(Task 1):
Rewrite the section of the Beverly Arts Center garden article that begins at "Since his visit" and stops after "presentation was great.", putting "talk" in place of "seminar".
(Task 2):
Carry on the Beverly Arts Center garden article from the point where it stops.

(Passage for review):
Barb Gyarmathy was amazed earlier this year that renowned landscape designer Roy Diblik had agreed to come to the Beverly Arts Center (BAC) to speak to members of the Garden Club of Morgan Park/Beverly Hills and other residents who have a green thumb.
Now, she’s overjoyed that Diblik has designed one of his vintage gardens that is being created in the courtyard at the BAC, 2407 W. 111th St.
Since his visit five months ago, Diblik has returned twice to work with the garden club to install the “Roy Diblik Garden of Living Art.”
The latest gathering was on Aug. 3 for a day of planting. Diblik first visited the BAC on March 6 to present his seminar, “Coming to Know Plants: Understanding Plant Relationships in the Garden.”
Gyarmathy said attendance at the BAC presentation was great.
“We almost filled the Baffes Theatre,” Gyarmathy said. “People were waiting an hour afterwards to speak with him. Those who know him are just amazed that he’s doing this. This is just so exciting for the South Side and especially for Beverly.”

(Extracted material):
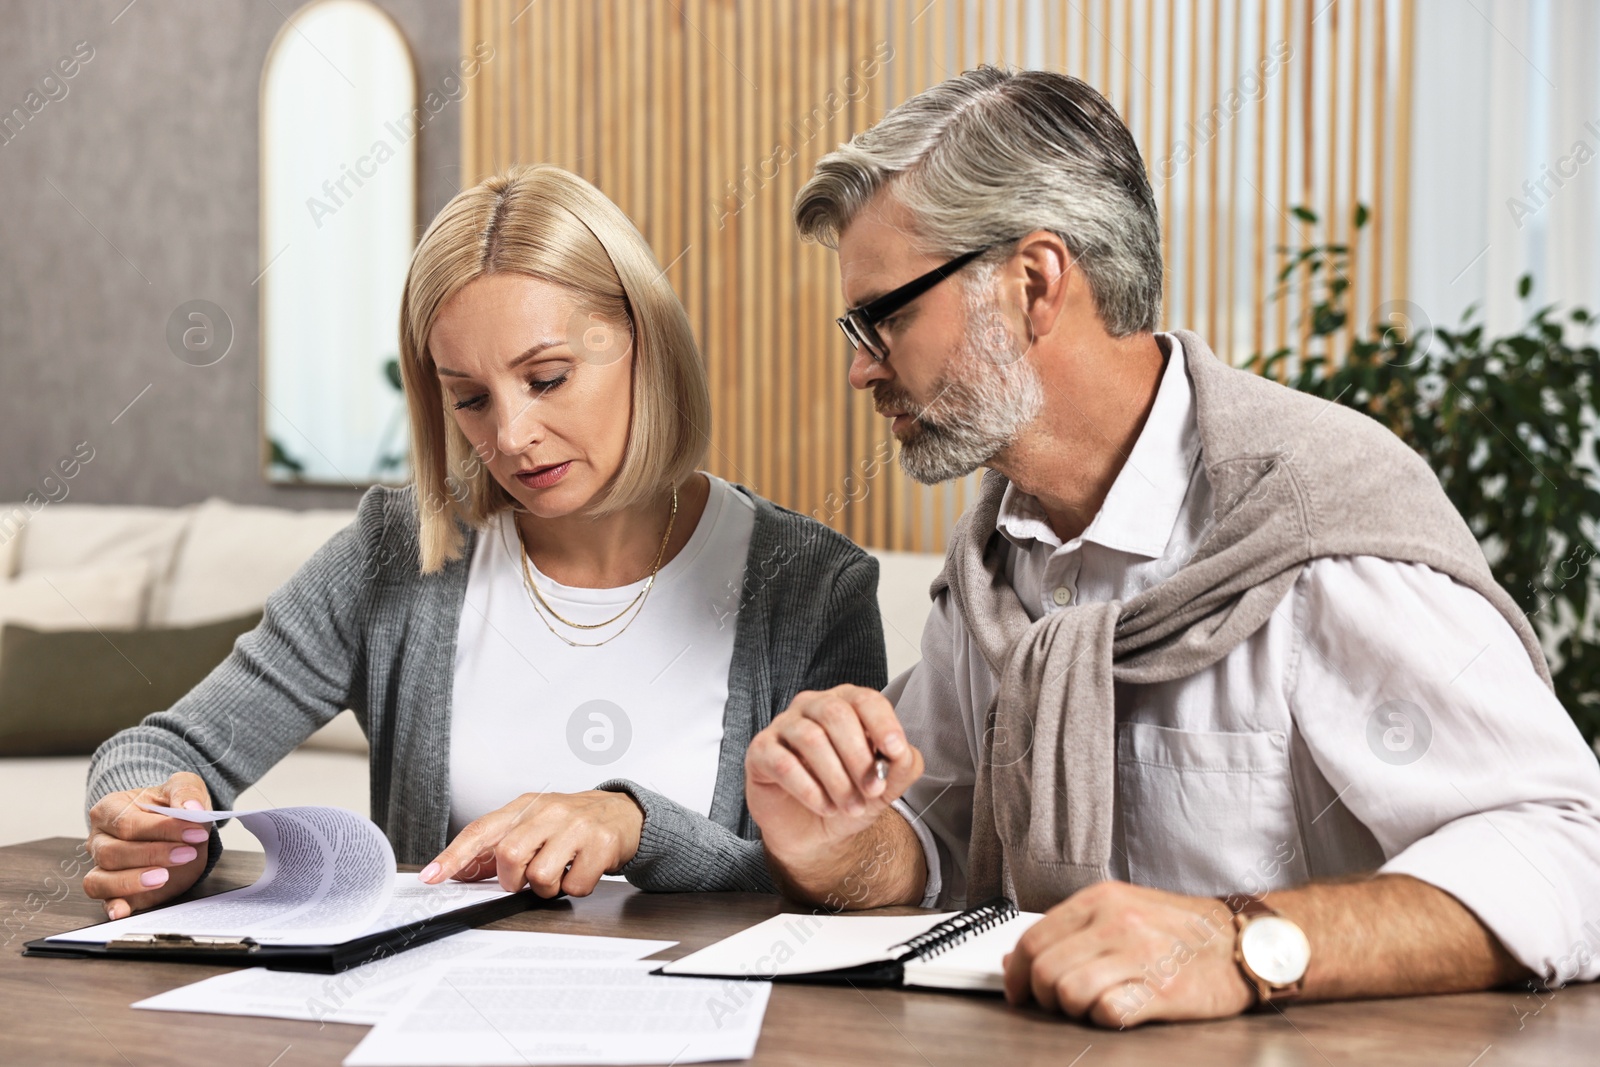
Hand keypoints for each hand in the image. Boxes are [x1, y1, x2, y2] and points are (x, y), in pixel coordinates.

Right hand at [83, 771, 213, 919]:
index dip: (162, 829)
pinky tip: (122, 910)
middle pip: (113, 852)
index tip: (195, 831)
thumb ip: (186, 793)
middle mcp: (99, 839)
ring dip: (133, 881)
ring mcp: (103, 866)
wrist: (179, 823)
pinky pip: (103, 900)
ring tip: (163, 877)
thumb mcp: (184, 787)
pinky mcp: (114, 889)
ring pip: (101, 879)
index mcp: (111, 809)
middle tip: (187, 853)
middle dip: (153, 855)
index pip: (128, 823)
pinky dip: (112, 906)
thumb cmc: (173, 804)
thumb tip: (192, 809)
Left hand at [418, 790, 644, 897]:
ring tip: (558, 874)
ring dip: (546, 888)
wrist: (623, 813)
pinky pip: (573, 886)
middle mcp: (549, 811)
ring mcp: (577, 826)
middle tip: (525, 879)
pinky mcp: (600, 845)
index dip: (454, 855)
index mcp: (526, 806)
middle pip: (509, 856)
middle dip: (512, 879)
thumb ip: (499, 845)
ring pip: (540, 876)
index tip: (433, 876)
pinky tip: (579, 872)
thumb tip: (461, 871)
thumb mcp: (534, 824)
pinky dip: (574, 889)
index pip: (482, 830)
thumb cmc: (573, 822)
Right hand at [744, 685, 923, 868]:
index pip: (865, 700)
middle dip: (859, 756)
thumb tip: (903, 754)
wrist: (814, 833)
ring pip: (810, 738)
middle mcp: (812, 706)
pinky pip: (783, 763)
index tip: (895, 751)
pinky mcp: (760, 751)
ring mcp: (783, 726)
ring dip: (837, 779)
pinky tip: (825, 807)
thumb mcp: (884, 786)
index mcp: (845, 704)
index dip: (882, 723)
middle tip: (873, 791)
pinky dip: (809, 790)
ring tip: (851, 807)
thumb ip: (900, 767)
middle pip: (835, 714)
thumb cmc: (848, 796)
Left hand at [1002, 881, 1254, 1027]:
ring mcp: (1142, 955)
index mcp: (1101, 900)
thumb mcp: (1122, 910)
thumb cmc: (1181, 929)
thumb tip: (1019, 957)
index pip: (1034, 939)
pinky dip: (1105, 1018)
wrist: (1242, 940)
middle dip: (1043, 996)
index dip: (1017, 972)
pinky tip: (1119, 1010)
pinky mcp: (1164, 990)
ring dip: (1073, 1010)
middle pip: (1045, 970)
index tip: (1019, 989)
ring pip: (1070, 993)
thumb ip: (1071, 930)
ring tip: (1092, 1005)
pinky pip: (1108, 1012)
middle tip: (1057, 1004)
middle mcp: (1118, 922)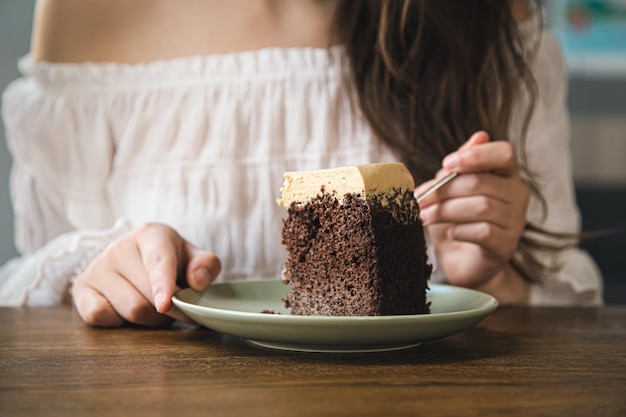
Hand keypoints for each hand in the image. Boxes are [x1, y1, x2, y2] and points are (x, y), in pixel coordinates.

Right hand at [71, 223, 221, 327]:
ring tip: (156, 307)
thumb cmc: (171, 259)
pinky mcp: (81, 287)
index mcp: (152, 235)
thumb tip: (198, 281)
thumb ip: (206, 266)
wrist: (135, 256)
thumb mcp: (193, 257)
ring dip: (149, 320)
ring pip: (128, 310)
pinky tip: (127, 308)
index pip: (158, 262)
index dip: (163, 285)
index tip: (166, 304)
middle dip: (169, 313)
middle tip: (178, 309)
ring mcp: (97, 267)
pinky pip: (101, 316)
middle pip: (147, 298)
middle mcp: (119, 247)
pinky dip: (120, 322)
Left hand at [414, 131, 528, 293]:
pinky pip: (483, 231)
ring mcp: (515, 222)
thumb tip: (480, 135)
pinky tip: (450, 233)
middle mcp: (517, 195)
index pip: (504, 153)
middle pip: (480, 183)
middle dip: (443, 190)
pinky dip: (459, 230)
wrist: (460, 259)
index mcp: (505, 174)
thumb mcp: (451, 187)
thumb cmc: (455, 217)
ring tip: (425, 216)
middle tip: (419, 200)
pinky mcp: (507, 246)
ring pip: (480, 207)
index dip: (476, 156)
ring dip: (445, 211)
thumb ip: (460, 165)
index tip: (446, 164)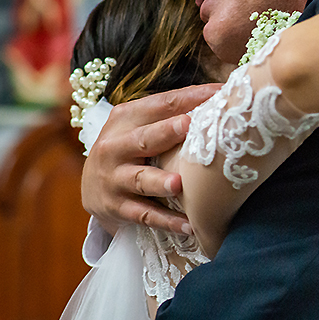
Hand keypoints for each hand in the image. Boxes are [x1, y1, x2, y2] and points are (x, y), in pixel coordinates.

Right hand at [81, 84, 219, 234]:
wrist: (94, 187)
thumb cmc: (132, 148)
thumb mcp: (141, 125)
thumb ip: (173, 112)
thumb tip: (223, 94)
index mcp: (125, 119)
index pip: (160, 104)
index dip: (190, 98)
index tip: (220, 93)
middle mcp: (115, 147)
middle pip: (143, 139)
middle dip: (165, 133)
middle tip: (188, 126)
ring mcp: (114, 178)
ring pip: (140, 179)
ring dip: (159, 182)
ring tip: (178, 184)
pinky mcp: (117, 207)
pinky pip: (145, 215)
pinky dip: (166, 221)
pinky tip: (189, 226)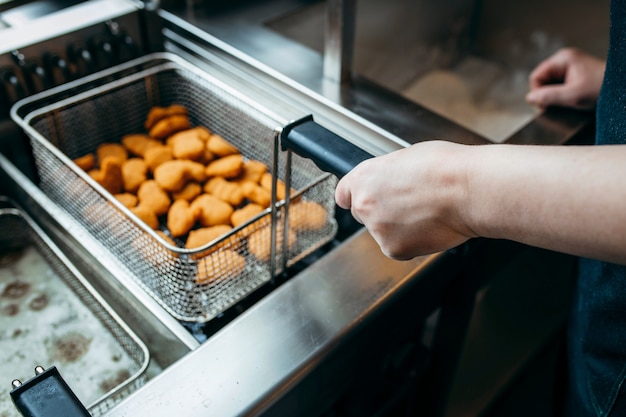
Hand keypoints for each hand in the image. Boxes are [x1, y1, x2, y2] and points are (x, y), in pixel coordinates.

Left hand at [335, 141, 475, 259]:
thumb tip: (389, 182)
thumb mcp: (406, 158)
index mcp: (364, 177)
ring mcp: (377, 229)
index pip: (344, 194)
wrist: (467, 189)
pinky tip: (430, 226)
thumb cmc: (445, 168)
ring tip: (426, 212)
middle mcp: (364, 204)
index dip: (358, 197)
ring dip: (399, 228)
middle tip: (409, 205)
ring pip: (383, 233)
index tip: (366, 199)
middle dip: (380, 212)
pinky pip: (399, 248)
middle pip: (362, 214)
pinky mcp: (393, 249)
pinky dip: (413, 241)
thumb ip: (387, 175)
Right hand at [526, 47, 605, 109]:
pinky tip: (571, 99)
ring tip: (568, 101)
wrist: (623, 90)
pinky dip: (562, 94)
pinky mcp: (575, 73)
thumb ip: (549, 97)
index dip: (538, 92)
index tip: (545, 105)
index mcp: (563, 58)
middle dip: (547, 94)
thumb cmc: (602, 89)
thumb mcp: (572, 96)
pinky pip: (559, 85)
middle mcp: (565, 59)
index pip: (536, 76)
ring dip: (555, 95)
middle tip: (558, 105)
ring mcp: (570, 65)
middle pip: (542, 79)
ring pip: (550, 83)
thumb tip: (529, 98)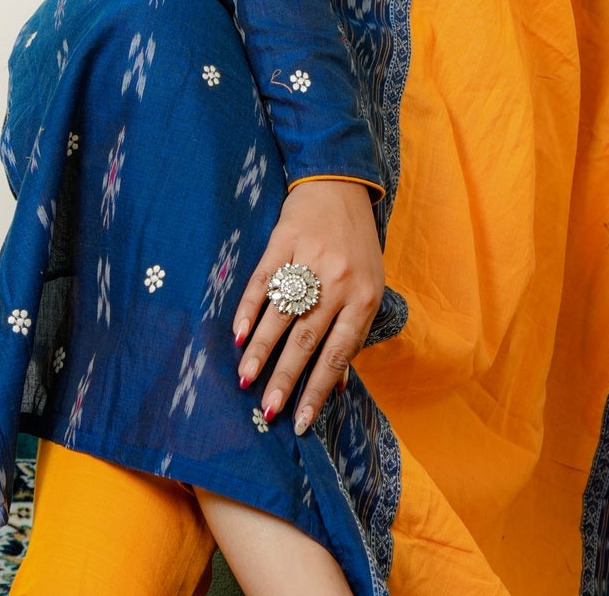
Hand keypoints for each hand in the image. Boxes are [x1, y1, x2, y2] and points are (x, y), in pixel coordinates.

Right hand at [231, 177, 384, 435]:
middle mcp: (338, 281)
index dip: (318, 390)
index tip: (301, 422)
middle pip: (307, 339)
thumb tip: (336, 385)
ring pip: (282, 314)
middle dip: (285, 378)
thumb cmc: (356, 245)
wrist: (341, 185)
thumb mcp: (369, 287)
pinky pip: (264, 279)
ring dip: (262, 350)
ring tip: (245, 378)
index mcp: (364, 297)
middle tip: (267, 410)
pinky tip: (240, 332)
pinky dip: (250, 307)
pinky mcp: (284, 239)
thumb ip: (353, 332)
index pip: (338, 354)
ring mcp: (309, 259)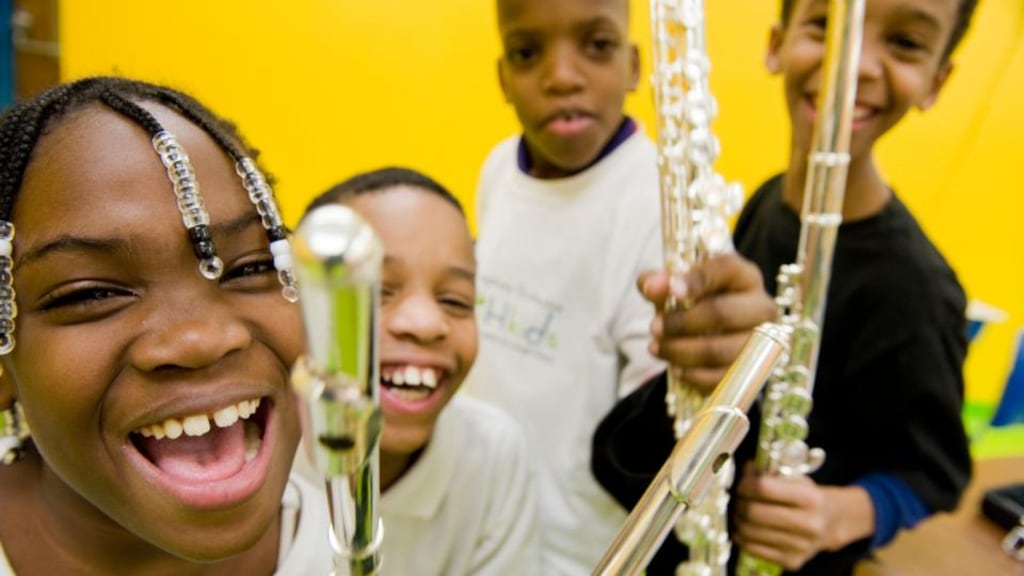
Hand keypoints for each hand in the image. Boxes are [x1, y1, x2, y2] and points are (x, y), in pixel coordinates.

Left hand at [639, 252, 775, 393]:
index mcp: (744, 275)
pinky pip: (723, 377)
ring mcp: (762, 340)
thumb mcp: (676, 289)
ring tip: (657, 348)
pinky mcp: (755, 370)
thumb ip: (659, 283)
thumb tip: (651, 286)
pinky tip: (676, 368)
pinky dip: (694, 375)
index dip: (698, 280)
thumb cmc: (697, 304)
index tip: (672, 291)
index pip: (726, 269)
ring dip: (682, 352)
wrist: (717, 335)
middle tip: (654, 327)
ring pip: (721, 350)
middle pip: (723, 313)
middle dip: (681, 323)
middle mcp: (760, 305)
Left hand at [733, 462, 873, 570]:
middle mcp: (809, 524)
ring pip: (749, 532)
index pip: (763, 488)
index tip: (742, 485)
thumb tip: (745, 470)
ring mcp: (801, 546)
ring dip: (737, 520)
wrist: (831, 523)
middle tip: (737, 500)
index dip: (745, 485)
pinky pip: (753, 549)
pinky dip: (742, 538)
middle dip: (739, 504)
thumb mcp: (794, 478)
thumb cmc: (807, 497)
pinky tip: (745, 529)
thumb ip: (768, 472)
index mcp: (810, 498)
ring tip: (740, 513)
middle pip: (753, 512)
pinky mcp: (792, 561)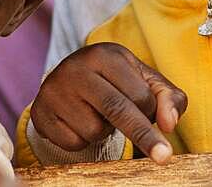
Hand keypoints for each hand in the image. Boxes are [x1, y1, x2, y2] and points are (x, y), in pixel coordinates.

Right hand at [30, 42, 186, 163]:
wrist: (68, 79)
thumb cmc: (115, 80)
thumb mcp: (143, 80)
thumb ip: (167, 97)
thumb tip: (169, 124)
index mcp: (104, 55)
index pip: (139, 94)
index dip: (151, 112)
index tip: (156, 119)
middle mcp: (75, 68)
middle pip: (116, 109)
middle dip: (143, 136)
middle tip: (164, 157)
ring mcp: (54, 90)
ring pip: (93, 130)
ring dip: (104, 131)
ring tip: (98, 113)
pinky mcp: (41, 113)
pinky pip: (73, 142)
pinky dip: (82, 139)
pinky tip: (79, 121)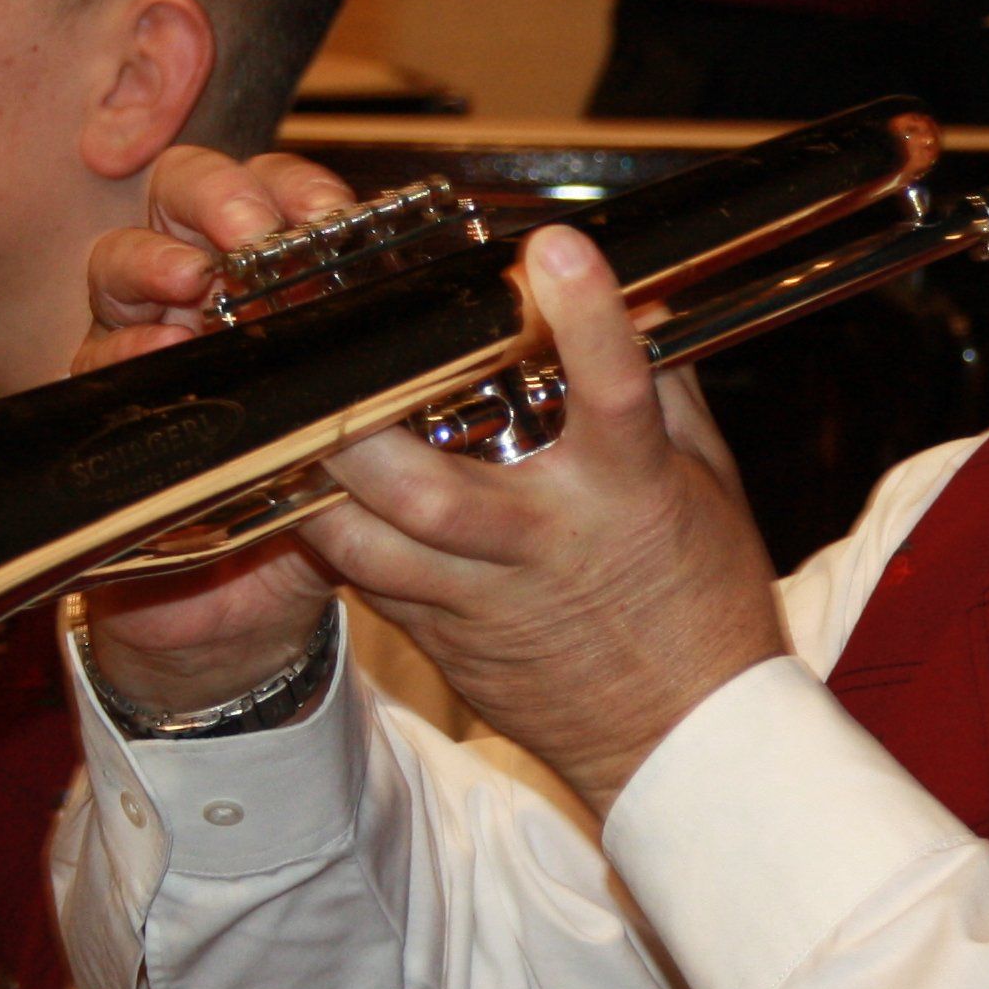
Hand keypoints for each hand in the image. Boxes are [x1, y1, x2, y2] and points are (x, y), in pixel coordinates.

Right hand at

(Task answer 1):
Since his visit five months ago, Diblik has returned twice to work with the garden club to install the “Roy Diblik Garden of Living Art.”
The latest gathering was on Aug. 3 for a day of planting. Diblik first visited the BAC on March 6 to present his talk, “Coming to Know Plants: Understanding Plant Relationships in the Garden.”
Gyarmathy said attendance at the BAC presentation was great.

(Task answer 2):
Diblik’s installations can be seen at several prominent locations in the city, including the Art Institute of Chicago, Shedd Aquarium and the Lurie Garden at Millennium Park, where Gyarmathy he is employed.
Diblik, a Berwyn native, was the plant purchasing coordinator for the Lurie Garden, and he grew over 11,000 of the plants used in the first planting there in 2003.
The garden at the BAC, which is situated in the northwest portion of its courtyard, is full of perennials and native plants, including four hydrangeas, 12 alliums, 15 calamintha nepetas, echinacea, salvia and sesleria, a perennial plant in the grass family.
Gyarmathy was thrilled watching plans come together, she said, as Diblik took the ideas in his head and then began drilling holes and positioning plants around the space, creating what she called a “mini Lurie Garden.”
When planting perennial gardens, botanists agree that results develop over three years, as the garden “sleeps, creeps, then leaps.”
Gyarmathy said Diblik wanted “color for all seasons” in the BAC garden, and she believes the plantings will thrive.
“All these plants are 3 years old, so they’re relatively mature,” Gyarmathy said. “It’s not like they’re tiny baby plugs.”
Diblik began planting with club members on April 9, when they cleared brush, laid down biodegradable cardboard that will provide nutrients and keep weeds from growing, and then spread mulch.
Gyarmathy said Diblik is donating his work, with the club providing $500 for supplies.
She said the garden design reflects “new wave planting” that can thrive in neighborhoods such as Beverly/Morgan Park.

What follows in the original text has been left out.